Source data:

···

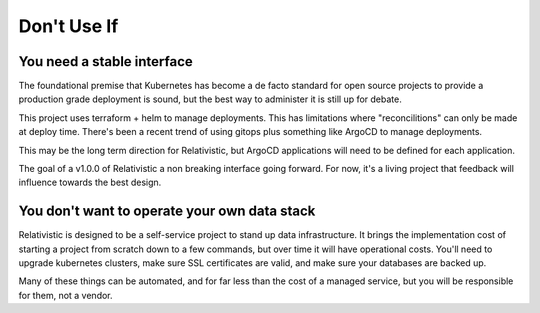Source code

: Don't Use If
=====

.. _why_not:

You need a stable interface
----------------

The foundational premise that Kubernetes has become a de facto standard for open source projects to provide a production grade deployment is sound, but the best way to administer it is still up for debate.

This project uses terraform + helm to manage deployments. This has limitations where "reconcilitions" can only be made at deploy time. There's been a recent trend of using gitops plus something like ArgoCD to manage deployments. 

This may be the long term direction for Relativistic, but ArgoCD applications will need to be defined for each application.

The goal of a v1.0.0 of Relativistic a non breaking interface going forward. For now, it's a living project that feedback will influence towards the best design.


You don't want to operate your own data stack
----------------
Relativistic is designed to be a self-service project to stand up data infrastructure. It brings the implementation cost of starting a project from scratch down to a few commands, but over time it will have operational costs. You'll need to upgrade kubernetes clusters, make sure SSL certificates are valid, and make sure your databases are backed up.

Many of these things can be automated, and for far less than the cost of a managed service, but you will be responsible for them, not a vendor.


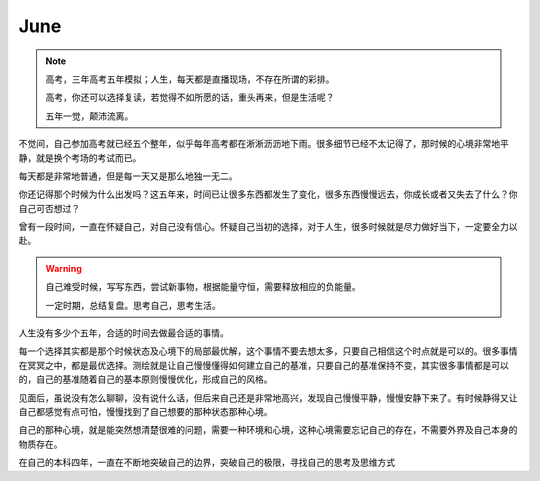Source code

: June
====================

.. note::
   高考，三年高考五年模拟；人生，每天都是直播现场，不存在所谓的彩排。
   
   高考，你还可以选择复读，若觉得不如所愿的话，重头再来，但是生活呢？
   
   五年一觉，颠沛流离。
..

不觉间，自己参加高考就已经五个整年，似乎每年高考都在淅淅沥沥地下雨。很多细节已经不太记得了，那时候的心境非常地平静，就是换个考场的考试而已。

每天都是非常地普通，但是每一天又是那么地独一无二。

你还记得那个时候为什么出发吗？这五年来，时间已让很多东西都发生了变化，很多东西慢慢远去，你成长或者又失去了什么？你自己可否想过？

曾有一段时间，一直在怀疑自己，对自己没有信心。怀疑自己当初的选择，对于人生，很多时候就是尽力做好当下，一定要全力以赴。

.. warning::
   自己难受时候，写写东西，尝试新事物，根据能量守恒，需要释放相应的负能量。
   
   一定时期，总结复盘。思考自己，思考生活。
..

人生没有多少个五年，合适的时间去做最合适的事情。

每一个选择其实都是那个时候状态及心境下的局部最优解，这个事情不要去想太多，只要自己相信这个时点就是可以的。很多事情在冥冥之中，都是最优选择。测绘就是让自己慢慢懂得如何建立自己的基准，只要自己的基准保持不变，其实很多事情都是可以的，自己的基准随着自己的基本原则慢慢优化，形成自己的风格。

见面后，虽说没有怎么聊聊，没有说什么话，但后来自己还是非常地高兴，发现自己慢慢平静，慢慢安静下来了。有时候静得又让自己都感觉有点可怕，慢慢找到了自己想要的那种状态那种心境。

自己的那种心境，就是能突然想清楚很难的问题，需要一种环境和心境，这种心境需要忘记自己的存在，不需要外界及自己本身的物质存在。

在自己的本科四年，一直在不断地突破自己的边界，突破自己的极限，寻找自己的思考及思维方式
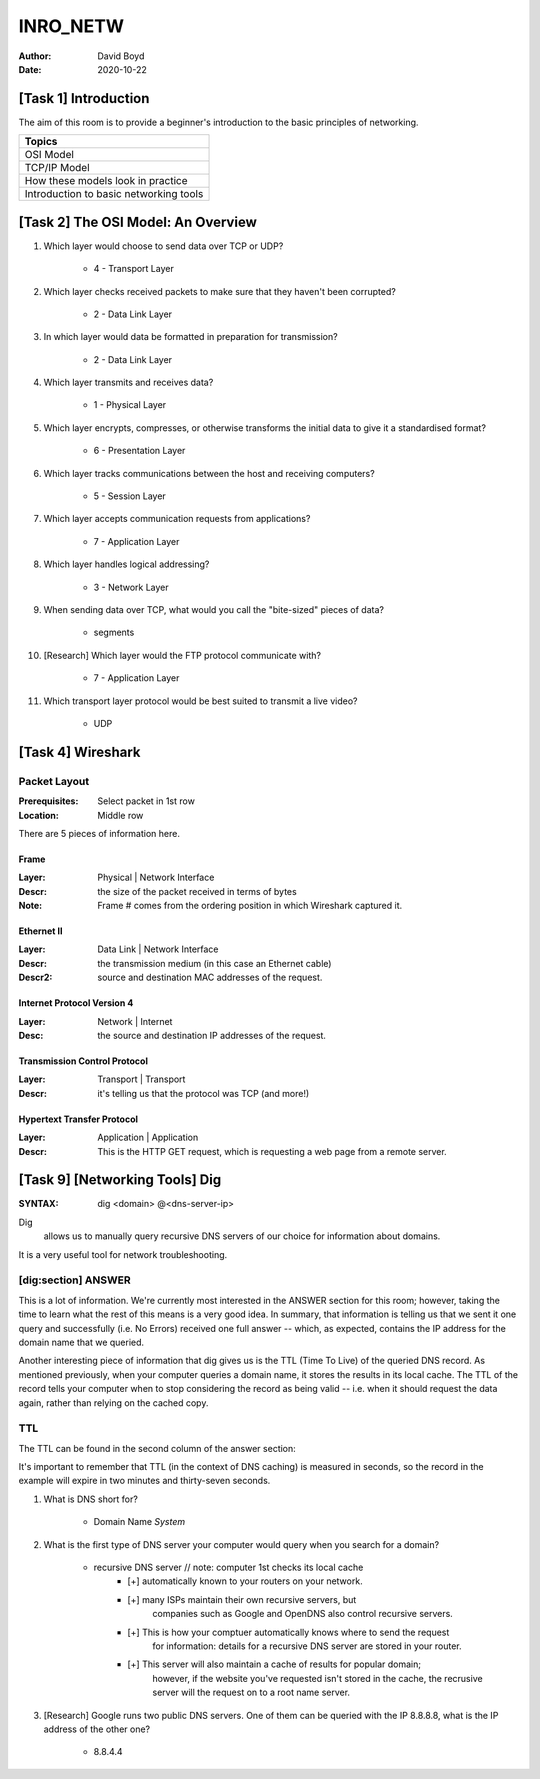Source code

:INRO_NETW
#########
:Author: David Boyd
:Date: 2020-10-22

[Task 1] Introduction
*********************

The aim of this room is to provide a beginner's introduction to the basic
principles of networking.

+----------------------------------------+
| Topics                                 |
+========================================+
| OSI Model                              |
+----------------------------------------+
| TCP/IP Model                           |
+----------------------------------------+
| How these models look in practice      |
+----------------------------------------+
| Introduction to basic networking tools |
+----------------------------------------+

[Task 2] The OSI Model: An Overview
***********************************

#. Which layer would choose to send data over TCP or UDP?

	- 4 - Transport Layer

#. Which layer checks received packets to make sure that they haven't been corrupted?

	- 2 - Data Link Layer

#. In which layer would data be formatted in preparation for transmission?

	- 2 - Data Link Layer

#. Which layer transmits and receives data?

	- 1 - Physical Layer

#. Which layer encrypts, compresses, or otherwise transforms the initial data to give it a standardised format?

	- 6 - Presentation Layer

#. Which layer tracks communications between the host and receiving computers?

	- 5 - Session Layer

#. Which layer accepts communication requests from applications?

	- 7 - Application Layer

#. Which layer handles logical addressing?

	- 3 - Network Layer

#. When sending data over TCP, what would you call the "bite-sized" pieces of data?

	- segments

#. [Research] Which layer would the FTP protocol communicate with?

	- 7 - Application Layer

#. Which transport layer protocol would be best suited to transmit a live video?

	- UDP

[Task 4] Wireshark
******************

Packet Layout
=============
:Prerequisites: Select packet in 1st row
:Location: Middle row

There are 5 pieces of information here.

Frame
-----
:Layer: Physical | Network Interface
:Descr: the size of the packet received in terms of bytes
:Note: Frame # comes from the ordering position in which Wireshark captured it.

Ethernet II
------------
:Layer: Data Link | Network Interface
:Descr: the transmission medium (in this case an Ethernet cable)
:Descr2: source and destination MAC addresses of the request.

Internet Protocol Version 4
----------------------------
:Layer: Network | Internet
:Desc: the source and destination IP addresses of the request.

Transmission Control Protocol
------------------------------
:Layer: Transport | Transport
:Descr: it's telling us that the protocol was TCP (and more!)

Hypertext Transfer Protocol
----------------------------
:Layer: Application | Application
:Descr: This is the HTTP GET request, which is requesting a web page from a remote server.

[Task 9] [Networking Tools] Dig
*******************************
:SYNTAX: dig <domain> @<dns-server-ip>

Dig
	allows us to manually query recursive DNS servers of our choice for
	information about domains.

It is a very useful tool for network troubleshooting.

[dig:section] ANSWER
====================

This is a lot of information. We're currently most interested in the ANSWER
section for this room; however, taking the time to learn what the rest of this
means is a very good idea. In summary, that information is telling us that we
sent it one query and successfully (i.e. No Errors) received one full answer --
which, as expected, contains the IP address for the domain name that we
queried.

Another interesting piece of information that dig gives us is the TTL (Time To
Live) of the queried DNS record. As mentioned previously, when your computer
queries a domain name, it stores the results in its local cache. The TTL of the
record tells your computer when to stop considering the record as being valid
-- i.e. when it should request the data again, rather than relying on the
cached copy.

TTL
===

The TTL can be found in the second column of the answer section:

It's important to remember that TTL (in the context of DNS caching) is measured
in seconds, so the record in the example will expire in two minutes and
thirty-seven seconds.

#. What is DNS short for?

	- Domain Name *System*

#. What is the first type of DNS server your computer would query when you search for a domain?

	- recursive DNS server			// note: computer 1st checks its local cache
		- [+] automatically known to your routers on your network.
		- [+] many ISPs maintain their own recursive servers, but
			companies such as Google and OpenDNS also control recursive servers.
		- [+] This is how your comptuer automatically knows where to send the request
			for information: details for a recursive DNS server are stored in your
			router.
		- [+] This server will also maintain a cache of results for popular domain;
			however, if the website you've requested isn't stored in the cache, the
			recrusive server will the request on to a root name server.

#. [Research] Google runs two public DNS servers. One of them can be queried with the IP 8.8.8.8, what is the IP address of the other one?

	- 8.8.4.4


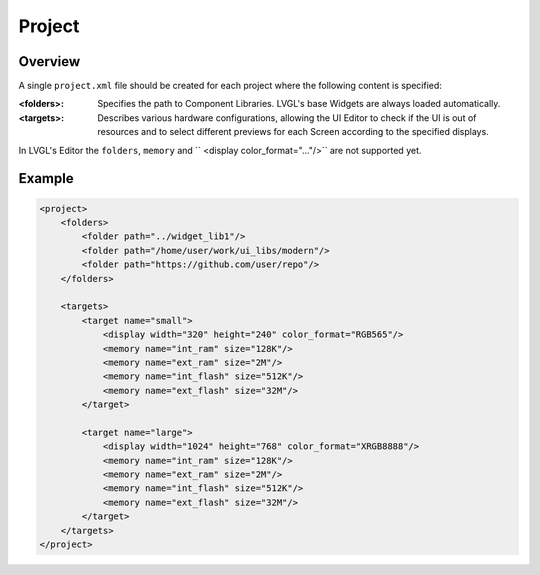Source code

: .. _xml_project:

=======
Project
=======

Overview
********

.. |nbsp|   unicode:: U+000A0 .. NO-BREAK SPACE
    :trim:

A single ``project.xml`` file should be created for each project where the following
content is specified:

:<folders>: Specifies the path to Component Libraries. LVGL's base Widgets are
            always loaded automatically.
:<targets>: Describes various hardware configurations, allowing the UI |nbsp| Editor
            to check if the UI is out of resources and to select different previews
            for each Screen according to the specified displays.


In LVGL's Editor the ``folders``, ``memory`` and `` <display color_format="..."/>`` are not supported yet.

Example
*******

.. code-block:: xml

    <project>
        <folders>
            <folder path="../widget_lib1"/>
            <folder path="/home/user/work/ui_libs/modern"/>
            <folder path="https://github.com/user/repo"/>
        </folders>

        <targets>
            <target name="small">
                <display width="320" height="240" color_format="RGB565"/>
                <memory name="int_ram" size="128K"/>
                <memory name="ext_ram" size="2M"/>
                <memory name="int_flash" size="512K"/>
                <memory name="ext_flash" size="32M"/>
            </target>

            <target name="large">
                <display width="1024" height="768" color_format="XRGB8888"/>
                <memory name="int_ram" size="128K"/>
                <memory name="ext_ram" size="2M"/>
                <memory name="int_flash" size="512K"/>
                <memory name="ext_flash" size="32M"/>
            </target>
        </targets>
    </project>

···

■ **Your goal**
Of all the entries above, retype exactly the lines from the line with "Wireshark captured it." to the line with "section for this", both included, and no others.

■ **Solution to the problem**
:Note: Frame # comes from the ordering position in which Wireshark captured it.

Ethernet II
------------
:Layer: Data Link | Network Interface
:Descr: the transmission medium (in this case an Ethernet cable)
:Descr2: source and destination MAC addresses of the request.

Internet Protocol Version 4
----------------------------
:Layer: Network | Internet
:Desc: the source and destination IP addresses of the request.

Transmission Control Protocol
------------------------------
:Layer: Transport | Transport
:Descr: it's telling us that the protocol was TCP (and more!)

Hypertext Transfer Protocol
----------------------------
:Layer: Application | Application
:Descr: This is the HTTP GET request, which is requesting a web page from a remote server.

[Task 9] [Networking Tools] Dig
*******************************
:SYNTAX: dig <domain> @<dns-server-ip>

Dig
	allows us to manually query recursive DNS servers of our choice for
	information about domains.

It is a very useful tool for network troubleshooting.

[dig:section] ANSWER
====================

This is a lot of information. We're currently most interested in the ANSWER
section for this room; however, taking the time to learn what the rest of this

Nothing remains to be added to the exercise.